Venía contando. Varios amigos conversábamos en el Teatro Municipal de Trujlllo, allá por 1929, durante un entreacto de las presentaciones de la Chilenita. Desde distanciados corrillos, Luis Valle Goicochea y un periodista principiante que usaba el seudónimo de Juferque, se miraban con notoria ojeriza. En sus adversos sentimientos había una emulación literaria de meses y quince días de rivalidad frente a la Chilenita. La graciosa cantante los trataba considerando su condición de genios embrionarios y de inopes. Ellos se rechazaban como pretendientes. A un arequipeño apellidado Zegarra, hombre de mucho humor cuando no le caía una «nevada» de nostalgia, ocurriósele dar broma aquella noche. Yendo de Juferque a Luvagois de modo invencionero y chismoso, provocó una reacción instantánea.
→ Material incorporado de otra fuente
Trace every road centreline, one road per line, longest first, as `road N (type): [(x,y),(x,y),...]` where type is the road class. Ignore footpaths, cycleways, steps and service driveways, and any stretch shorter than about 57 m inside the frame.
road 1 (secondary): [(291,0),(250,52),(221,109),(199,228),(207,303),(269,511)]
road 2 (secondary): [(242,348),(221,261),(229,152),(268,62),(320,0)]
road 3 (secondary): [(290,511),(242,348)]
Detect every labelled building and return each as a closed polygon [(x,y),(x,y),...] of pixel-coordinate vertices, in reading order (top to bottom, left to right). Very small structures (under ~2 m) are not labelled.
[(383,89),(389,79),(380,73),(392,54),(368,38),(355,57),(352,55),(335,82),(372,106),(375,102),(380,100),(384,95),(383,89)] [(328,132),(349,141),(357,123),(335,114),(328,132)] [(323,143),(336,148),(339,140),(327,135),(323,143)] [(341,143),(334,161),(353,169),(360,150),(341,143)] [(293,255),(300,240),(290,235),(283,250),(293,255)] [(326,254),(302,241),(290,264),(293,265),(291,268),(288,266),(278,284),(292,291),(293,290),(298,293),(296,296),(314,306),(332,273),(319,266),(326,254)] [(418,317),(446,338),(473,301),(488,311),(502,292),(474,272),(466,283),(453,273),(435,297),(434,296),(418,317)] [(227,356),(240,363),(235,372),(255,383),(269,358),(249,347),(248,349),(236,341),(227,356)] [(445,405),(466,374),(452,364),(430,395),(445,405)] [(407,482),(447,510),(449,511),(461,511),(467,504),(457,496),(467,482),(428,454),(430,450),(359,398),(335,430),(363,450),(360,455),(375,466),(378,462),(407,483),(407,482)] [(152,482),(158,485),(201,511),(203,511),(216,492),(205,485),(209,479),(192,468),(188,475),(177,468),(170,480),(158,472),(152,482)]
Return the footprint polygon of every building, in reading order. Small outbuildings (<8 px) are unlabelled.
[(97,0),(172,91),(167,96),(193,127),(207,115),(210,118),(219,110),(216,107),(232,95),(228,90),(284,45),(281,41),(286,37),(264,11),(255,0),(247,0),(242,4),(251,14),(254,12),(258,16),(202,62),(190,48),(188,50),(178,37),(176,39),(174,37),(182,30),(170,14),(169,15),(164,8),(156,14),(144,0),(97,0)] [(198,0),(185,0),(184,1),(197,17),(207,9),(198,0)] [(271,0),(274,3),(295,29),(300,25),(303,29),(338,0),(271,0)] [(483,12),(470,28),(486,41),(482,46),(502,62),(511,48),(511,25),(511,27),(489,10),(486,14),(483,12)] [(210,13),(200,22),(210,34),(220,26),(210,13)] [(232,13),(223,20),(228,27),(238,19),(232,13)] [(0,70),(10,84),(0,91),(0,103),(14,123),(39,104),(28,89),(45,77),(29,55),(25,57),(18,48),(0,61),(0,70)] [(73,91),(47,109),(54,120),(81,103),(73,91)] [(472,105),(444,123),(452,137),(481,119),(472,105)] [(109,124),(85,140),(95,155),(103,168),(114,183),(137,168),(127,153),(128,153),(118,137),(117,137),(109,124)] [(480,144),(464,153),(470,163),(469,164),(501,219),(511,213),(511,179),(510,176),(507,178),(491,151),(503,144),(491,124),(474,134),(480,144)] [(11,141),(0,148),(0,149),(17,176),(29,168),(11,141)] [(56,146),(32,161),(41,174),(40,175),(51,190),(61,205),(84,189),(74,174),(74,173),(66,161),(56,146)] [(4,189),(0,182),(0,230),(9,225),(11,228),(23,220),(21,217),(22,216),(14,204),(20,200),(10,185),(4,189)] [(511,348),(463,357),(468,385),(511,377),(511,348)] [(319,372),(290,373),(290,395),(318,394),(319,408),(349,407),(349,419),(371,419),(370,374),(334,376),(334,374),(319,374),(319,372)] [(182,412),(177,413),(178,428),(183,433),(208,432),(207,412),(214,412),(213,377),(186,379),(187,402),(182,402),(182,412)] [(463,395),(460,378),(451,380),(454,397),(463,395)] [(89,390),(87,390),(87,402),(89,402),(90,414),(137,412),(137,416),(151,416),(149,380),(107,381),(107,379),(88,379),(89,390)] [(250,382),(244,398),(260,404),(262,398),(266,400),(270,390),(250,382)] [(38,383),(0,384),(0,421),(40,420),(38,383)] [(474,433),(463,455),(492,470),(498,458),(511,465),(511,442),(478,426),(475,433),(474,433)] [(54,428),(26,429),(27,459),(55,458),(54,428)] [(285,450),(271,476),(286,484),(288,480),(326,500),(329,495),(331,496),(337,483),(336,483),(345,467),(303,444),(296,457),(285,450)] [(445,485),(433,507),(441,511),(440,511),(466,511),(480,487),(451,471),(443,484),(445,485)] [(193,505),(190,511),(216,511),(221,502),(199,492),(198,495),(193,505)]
Luis Valle Goicochea empleaba por esos tiempos el seudónimo de Luvagois, aunque todos le decíamos el Lego, pues continuaba siendo un buenazo al que parecía que no iban a caérsele nunca sus candores de seminarista. Juferque era un adolescente, hijo de familia aún, que colaboraba de modo ocasional en los periódicos locales. El cuento que Zegarra echó al imponderable Lego y al desprevenido Juferque fue exactamente el mismo. Dijo a cada cual que el otro llamábale imbécil y se jactaba, además, de ser preferido por la Chilenita. Con voz susurrante y grave, severo el gesto, Zegarra impresionó a los dos muchachos. Según su parecer, estaban «involucrados en ofensa». Esta fue rápidamente sometida a un improvisado tribunal. Ahí mismo, el entonces llamado Gordo Porras, ahora director de La Industria, el también entonces llamado Chandengo Rebaza, ahora profesor universitario, y yo, dictaminamos que tratábase de una grave cuestión de honor que debía ser resuelta por medio de duelo. El lance fue concertado para cuando acabara la función y, habiendo sonado el timbre, entramos a disfrutar de la última serie de canelones y bailes de la Chilenita.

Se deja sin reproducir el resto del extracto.